Opinião

Decisão polêmica de Fachin pode ter evitado um desabamento moral gigantesco

Pedro do Coutto

O ministro Edson Fachin, aceitando recurso dos advogados de Lula, ao anular as sentenças de Sergio Moro condenando o ex-presidente, na realidade salvou o país e o próprio Supremo de um desabamento moral gigantesco, levando a uma sensação de descrédito absoluto.

Tem-se a impressão que se trata de um paradoxo , mas examinando-se bem os fatos e também a entrevista de Edson Fachin à Aguirre Talento e Bela Megale no O Globo deste sábado, chega-se à conclusão de que o ministro salvou uma situação de absoluto negativismo político e jurídico.

 ANULAÇÃO – Estava em curso na Segunda Turma do STF uma outra matéria que tem como relator o ministro Gilmar Mendes propondo a anulação de todos os atos do ex-juiz no processo global da Lava Jato. Seria um hecatombe envolvendo aspectos financeiros de pelo menos R$ 4 bilhões que seriam devolvidos à condenados, em quantias resultantes de negócios ilícitos na Petrobras.

Edson Fachin remeteu sua decisão para o Plenário do Supremo, evitando assim a Segunda Turma formada por Gilmar Mendes, Ricardo Lewandowski, Cármen Lúcia, ele próprio Fachin e Nunes Marques.  O voto de Nunes Marques, ministro há pouco nomeado por Bolsonaro, é um mistério.

À primeira vista tinha-se a impressão de que ele acompanharia os votos no sentido da nulidade. Porém, pensando melhor, eu pessoalmente acredito que ele vai consultar o Palácio do Planalto porque nesta altura dos acontecimentos o que seria melhor para o presidente Jair Bolsonaro? Anular a sentença e habilitar Lula para 2022 ou manter Lula inabilitado para o desfecho das urnas da sucessão?

COMPLEXIDADE – Por aí se vê a complexidade da matéria.

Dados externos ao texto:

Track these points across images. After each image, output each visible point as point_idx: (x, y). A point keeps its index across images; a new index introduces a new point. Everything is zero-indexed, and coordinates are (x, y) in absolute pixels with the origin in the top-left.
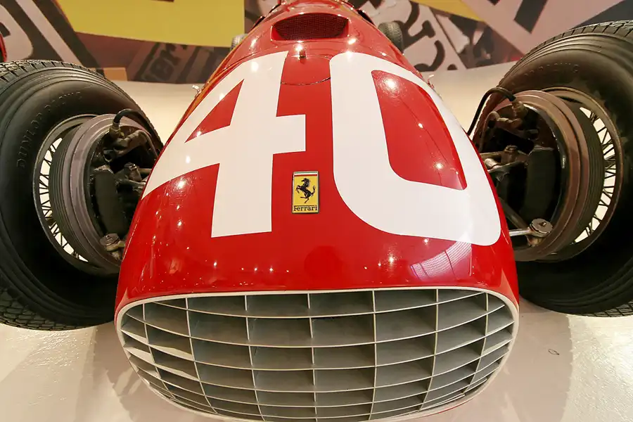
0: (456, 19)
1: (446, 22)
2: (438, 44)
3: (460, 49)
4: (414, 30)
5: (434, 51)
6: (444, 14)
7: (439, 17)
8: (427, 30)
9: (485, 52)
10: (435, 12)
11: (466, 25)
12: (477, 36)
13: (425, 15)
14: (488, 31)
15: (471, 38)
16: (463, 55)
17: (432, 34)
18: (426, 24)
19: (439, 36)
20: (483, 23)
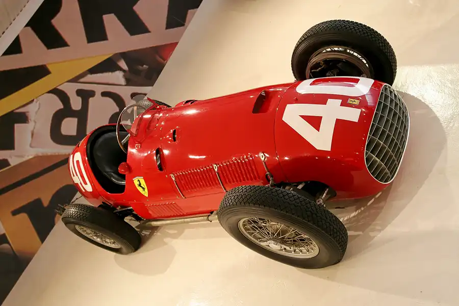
0: (93, 71)
1: (90, 77)
2: (104, 94)
3: (123, 82)
4: (76, 103)
5: (109, 101)
6: (83, 75)
7: (82, 80)
8: (86, 95)
9: (140, 67)
10: (75, 80)
11: (108, 65)
12: (123, 64)
13: (71, 90)
14: (124, 55)
15: (121, 69)
16: (129, 82)
17: (92, 94)
18: (79, 93)
19: (98, 89)
20: (116, 54)
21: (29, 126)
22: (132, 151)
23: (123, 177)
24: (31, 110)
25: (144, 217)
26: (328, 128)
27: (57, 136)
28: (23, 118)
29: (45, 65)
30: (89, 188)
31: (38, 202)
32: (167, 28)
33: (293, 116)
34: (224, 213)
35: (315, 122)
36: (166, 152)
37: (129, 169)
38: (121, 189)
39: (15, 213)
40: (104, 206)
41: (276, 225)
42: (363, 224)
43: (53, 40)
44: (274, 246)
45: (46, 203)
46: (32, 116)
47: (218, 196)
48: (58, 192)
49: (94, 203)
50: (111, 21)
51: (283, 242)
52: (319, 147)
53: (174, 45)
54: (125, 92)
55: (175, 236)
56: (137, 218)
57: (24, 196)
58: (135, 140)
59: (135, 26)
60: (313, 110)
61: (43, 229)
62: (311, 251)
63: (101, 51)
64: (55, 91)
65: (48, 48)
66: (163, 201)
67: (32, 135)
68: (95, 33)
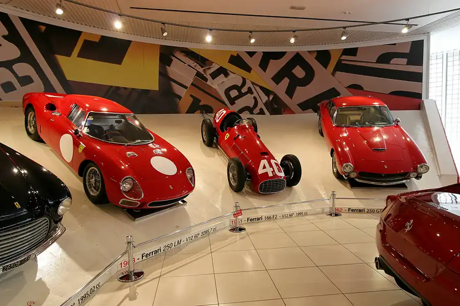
0: (262, 88)
1: (258, 88)
2: (255, 98)
3: (264, 102)
4: (244, 90)
5: (253, 101)
6: (257, 85)
7: (255, 86)
8: (250, 91)
9: (275, 105)
10: (253, 83)
11: (267, 92)
12: (271, 97)
13: (248, 84)
14: (276, 96)
15: (269, 98)
16: (266, 104)
17: (252, 93)
18: (249, 89)
19: (255, 94)
20: (273, 92)
21: (225, 79)
22: (236, 127)
23: (226, 130)
24: (231, 76)
25: (218, 143)
26: (264, 171)
27: (227, 92)
28: (226, 75)
29: (252, 69)
30: (217, 121)
31: (200, 101)
32: (297, 105)
33: (264, 162)
34: (231, 159)
35: (264, 167)
36: (240, 137)
37: (230, 130)
38: (223, 131)
39: (191, 96)
40: (215, 129)
41: (235, 173)
42: (248, 193)
43: (264, 65)
44: (231, 174)
45: (201, 104)
46: (229, 77)
47: (234, 156)
48: (208, 106)
49: (214, 126)
50: (286, 81)
51: (233, 176)
52: (259, 171)
53: (292, 112)
54: (261, 105)
55: (218, 154)
56: (217, 141)
57: (199, 94)
58: (238, 127)
59: (290, 92)
60: (267, 165)
61: (191, 110)
62: (234, 184)
63: (271, 86)
64: (244, 80)
65: (259, 66)
66: (227, 145)
67: (223, 82)
68: (277, 79)
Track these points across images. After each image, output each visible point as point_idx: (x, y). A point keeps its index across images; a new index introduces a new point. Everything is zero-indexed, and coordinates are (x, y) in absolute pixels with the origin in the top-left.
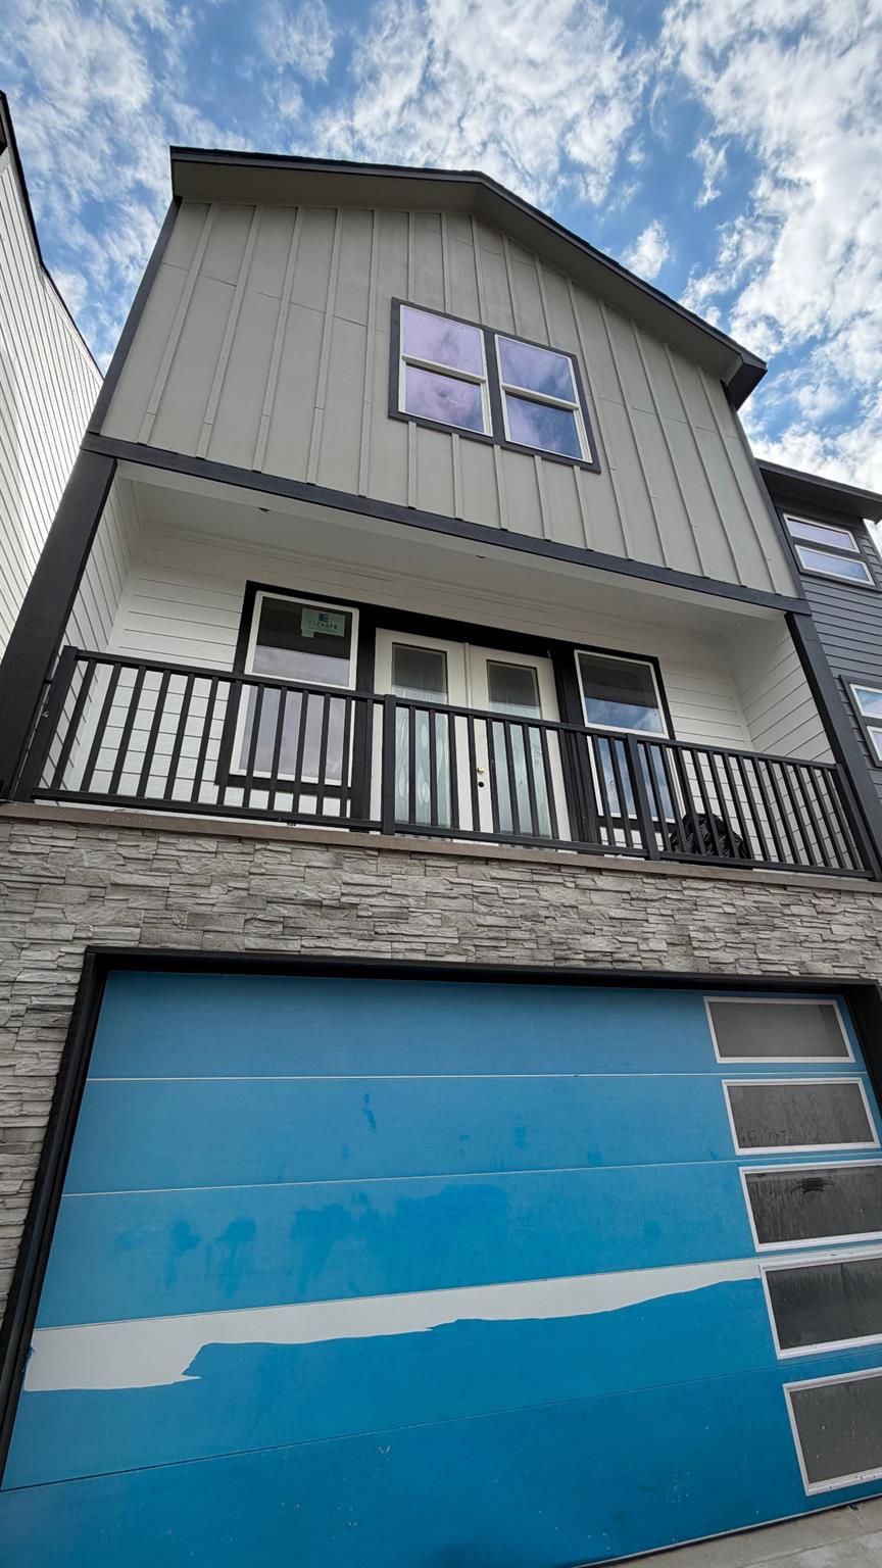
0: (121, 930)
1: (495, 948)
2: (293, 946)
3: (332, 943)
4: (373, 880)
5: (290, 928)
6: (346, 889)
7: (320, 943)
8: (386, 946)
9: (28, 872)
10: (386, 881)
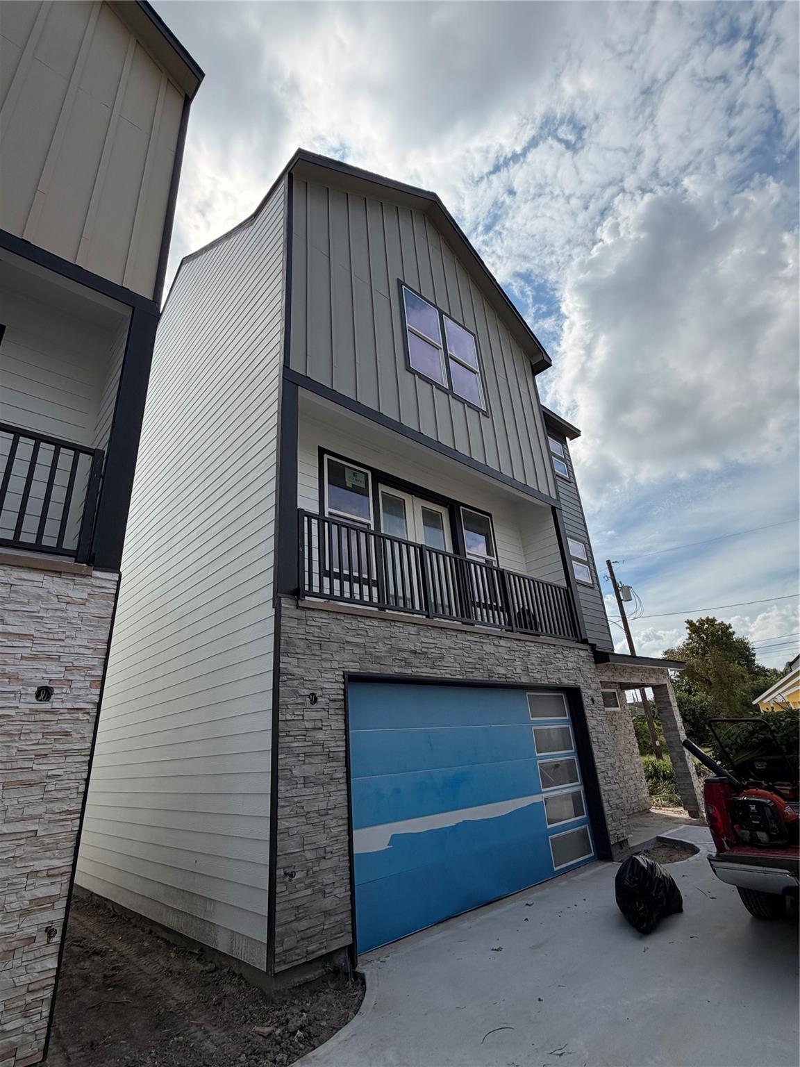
0: (352, 664)
1: (472, 672)
2: (408, 671)
3: (422, 670)
4: (431, 641)
5: (409, 664)
6: (423, 645)
7: (418, 670)
8: (438, 671)
9: (316, 635)
10: (435, 641)
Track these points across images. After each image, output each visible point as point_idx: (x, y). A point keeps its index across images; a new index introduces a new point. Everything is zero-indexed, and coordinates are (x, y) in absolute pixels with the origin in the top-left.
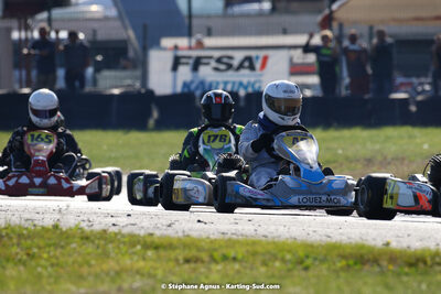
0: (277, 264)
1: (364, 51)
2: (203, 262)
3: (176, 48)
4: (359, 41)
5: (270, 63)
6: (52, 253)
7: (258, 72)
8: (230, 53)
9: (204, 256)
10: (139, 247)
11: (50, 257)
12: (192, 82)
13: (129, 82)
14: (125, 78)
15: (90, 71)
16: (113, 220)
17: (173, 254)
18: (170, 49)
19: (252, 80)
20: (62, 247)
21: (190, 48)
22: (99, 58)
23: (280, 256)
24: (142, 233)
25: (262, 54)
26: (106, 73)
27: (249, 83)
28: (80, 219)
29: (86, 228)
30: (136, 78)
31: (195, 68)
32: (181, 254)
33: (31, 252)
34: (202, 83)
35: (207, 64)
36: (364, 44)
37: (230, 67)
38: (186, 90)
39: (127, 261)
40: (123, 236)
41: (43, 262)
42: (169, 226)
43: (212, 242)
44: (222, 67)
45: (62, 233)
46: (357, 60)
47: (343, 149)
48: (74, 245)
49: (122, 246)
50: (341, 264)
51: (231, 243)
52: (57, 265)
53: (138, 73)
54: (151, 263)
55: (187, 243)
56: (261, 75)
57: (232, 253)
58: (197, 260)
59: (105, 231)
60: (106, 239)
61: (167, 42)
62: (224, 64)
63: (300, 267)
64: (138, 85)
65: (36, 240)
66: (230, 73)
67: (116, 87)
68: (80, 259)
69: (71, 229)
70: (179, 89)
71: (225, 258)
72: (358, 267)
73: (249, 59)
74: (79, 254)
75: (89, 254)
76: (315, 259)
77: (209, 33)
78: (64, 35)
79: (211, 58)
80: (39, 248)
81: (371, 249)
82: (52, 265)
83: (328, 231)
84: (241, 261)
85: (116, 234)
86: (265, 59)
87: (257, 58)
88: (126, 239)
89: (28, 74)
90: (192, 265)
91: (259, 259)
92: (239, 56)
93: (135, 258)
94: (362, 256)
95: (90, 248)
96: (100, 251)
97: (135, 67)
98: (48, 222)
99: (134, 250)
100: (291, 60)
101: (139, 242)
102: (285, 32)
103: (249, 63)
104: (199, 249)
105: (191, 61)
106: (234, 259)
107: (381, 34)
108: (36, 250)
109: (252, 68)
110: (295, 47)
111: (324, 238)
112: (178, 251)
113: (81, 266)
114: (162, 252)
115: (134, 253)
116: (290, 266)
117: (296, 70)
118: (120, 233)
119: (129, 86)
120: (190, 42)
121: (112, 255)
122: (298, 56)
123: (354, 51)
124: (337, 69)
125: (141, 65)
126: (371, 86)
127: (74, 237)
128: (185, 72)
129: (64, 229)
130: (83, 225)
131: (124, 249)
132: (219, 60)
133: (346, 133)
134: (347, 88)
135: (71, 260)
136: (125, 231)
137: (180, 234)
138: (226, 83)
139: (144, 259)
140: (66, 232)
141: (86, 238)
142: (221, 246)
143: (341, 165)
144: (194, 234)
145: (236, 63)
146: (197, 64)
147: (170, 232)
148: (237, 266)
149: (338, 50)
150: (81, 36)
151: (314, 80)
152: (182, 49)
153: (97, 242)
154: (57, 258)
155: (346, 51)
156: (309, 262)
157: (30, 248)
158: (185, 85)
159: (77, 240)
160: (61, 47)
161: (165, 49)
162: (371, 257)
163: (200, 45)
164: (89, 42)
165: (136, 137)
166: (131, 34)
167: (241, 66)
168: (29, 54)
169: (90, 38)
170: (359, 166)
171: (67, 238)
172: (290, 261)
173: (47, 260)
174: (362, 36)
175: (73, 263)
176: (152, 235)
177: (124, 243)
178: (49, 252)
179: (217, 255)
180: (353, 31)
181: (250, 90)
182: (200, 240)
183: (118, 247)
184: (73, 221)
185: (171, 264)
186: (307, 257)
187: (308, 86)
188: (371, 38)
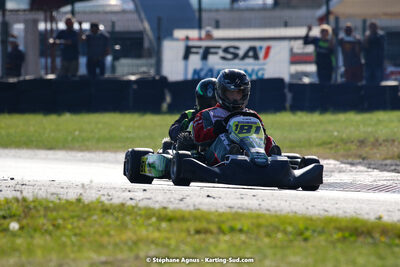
0: (280, 235)
1: (358, 42)
2: (211, 232)
3: (187, 38)
4: (354, 34)
5: (272, 53)
6: (76, 224)
7: (261, 61)
8: (236, 43)
9: (213, 228)
10: (154, 219)
11: (74, 228)
12: (201, 70)
13: (144, 69)
14: (142, 66)
15: (109, 59)
16: (131, 195)
17: (184, 226)
18: (183, 40)
19: (256, 68)
20: (85, 219)
21: (200, 39)
22: (117, 47)
23: (282, 228)
24: (157, 206)
25: (265, 44)
26: (124, 61)
27: (253, 71)
28: (100, 193)
29: (106, 202)
30: (151, 66)
31: (205, 57)
32: (192, 226)
33: (56, 223)
34: (211, 70)
35: (216, 53)
36: (358, 36)
37: (236, 56)
38: (196, 77)
39: (143, 232)
40: (140, 209)
41: (67, 232)
42: (181, 200)
43: (220, 215)
44: (229, 56)
45: (85, 206)
46: (352, 50)
47: (338, 132)
48: (95, 217)
49: (138, 218)
50: (337, 236)
51: (237, 216)
52: (80, 235)
53: (153, 61)
54: (164, 234)
55: (198, 216)
56: (264, 64)
57: (238, 226)
58: (207, 231)
59: (123, 205)
60: (124, 212)
61: (179, 33)
62: (231, 53)
63: (300, 238)
64: (152, 72)
65: (61, 213)
66: (237, 61)
67: (133, 74)
68: (101, 230)
69: (92, 202)
70: (190, 76)
71: (232, 230)
72: (352, 239)
73: (253, 49)
74: (100, 225)
75: (109, 225)
76: (314, 231)
77: (217, 25)
78: (86, 26)
79: (219, 47)
80: (64, 219)
81: (365, 223)
82: (76, 235)
83: (326, 206)
84: (247, 233)
85: (133, 207)
86: (268, 49)
87: (261, 48)
88: (142, 212)
89: (53, 62)
90: (202, 236)
91: (263, 231)
92: (244, 47)
93: (151, 228)
94: (356, 229)
95: (110, 220)
96: (118, 223)
97: (150, 55)
98: (72, 196)
99: (150, 222)
100: (291, 50)
101: (154, 215)
102: (286, 25)
103: (253, 53)
104: (209, 221)
105: (201, 51)
106: (241, 231)
107: (373, 27)
108: (60, 221)
109: (256, 57)
110: (296, 38)
111: (322, 212)
112: (189, 223)
113: (101, 236)
114: (175, 224)
115: (150, 225)
116: (291, 237)
117: (296, 59)
118: (136, 206)
119: (144, 73)
120: (200, 34)
121: (130, 226)
122: (298, 46)
123: (349, 42)
124: (333, 59)
125: (156, 54)
126: (364, 74)
127: (95, 209)
128: (195, 61)
129: (86, 202)
130: (103, 199)
131: (140, 220)
132: (226, 50)
133: (342, 117)
134: (342, 76)
135: (92, 230)
136: (141, 204)
137: (192, 208)
139: (158, 229)
140: (88, 205)
141: (106, 210)
142: (228, 219)
143: (336, 146)
144: (204, 208)
145: (241, 53)
146: (206, 53)
147: (182, 206)
148: (243, 237)
149: (334, 41)
150: (101, 27)
151: (312, 68)
152: (193, 40)
153: (116, 214)
154: (80, 229)
155: (342, 42)
156: (308, 234)
157: (55, 219)
158: (196, 72)
159: (98, 212)
160: (84, 37)
161: (177, 40)
162: (364, 229)
163: (209, 37)
164: (109, 32)
165: (150, 119)
166: (147, 25)
167: (246, 56)
168: (54, 43)
169: (109, 29)
170: (353, 147)
171: (90, 210)
172: (291, 233)
173: (70, 230)
174: (356, 28)
175: (95, 233)
176: (165, 208)
177: (140, 215)
178: (72, 224)
179: (225, 227)
180: (349, 24)
181: (254, 77)
182: (210, 213)
183: (135, 219)
184: (94, 195)
185: (184, 235)
186: (307, 229)
187: (306, 74)
188: (364, 30)
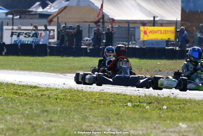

Em primeiro lugar, Fachin deslocou o alvo da Segunda Turma. Em segundo lugar, dirigiu o desfecho final para o Plenário, o que demonstra tacitamente a certeza de que seria derrotado na Segunda Turma, mas que poderá sair vitorioso na votação dos onze ministros.

Há um fato surpreendente: reportagem de Marcelo Rocha e Matheus Teixeira, Folha de São Paulo, que inclui declarações de Sergio Moro elogiando amplamente o ministro Edson Fachin, tendo colocado nas redes sociais um texto destacando este aspecto.

Disse Moro: “Repudio ofensas e ataques pessoais ao Ministro Edson Fachin do STF, magistrado técnico e com atuação destacada na Operação Lava Jato. Qualquer discordância quanto à decisão deve ser objeto de recurso, não de perseguição”.

ELOGIO – A impressão do paradoxo é apenas superficial ao meu ver, pois no fundo o ex-magistrado, que teve as suas sentenças anuladas, elogia e destaca o perfil de quem as anulou. Mas o fato mais sensível é que no fundo Sergio Moro ficou favorável à iniciativa de Fachin porque senão todas as suas sentenças anuladas fariam desaparecer a própria operação Lava Jato.

O caso da parcialidade não pode ser aplicado a todos os processos que foram parar em Curitiba. Se assim fosse, não haveria distinção de um processo para outro. Portanto, Fachin anulou os quatro processos específicos de Lula, não todos os processos como se pensou na Segunda Turma, com base no retrospecto de outras sentenças.

MUDANÇA DE PLANO – Um dos reflexos imediatos da candidatura de Lula foi destacado ontem no Estado de São Paulo: o governador João Doria retirou o seu nome na sucessão presidencial e vai disputar sua reeleição em São Paulo.

É provável, inclusive, que  Doria indique um nome para companheiro de chapa de Lula. Isso não afasta Rodrigo Maia da articulação política ao longo desses dois anos que nos separam das urnas. Vale a pena esperar pela reação de Ciro Gomes e de Luciano Huck.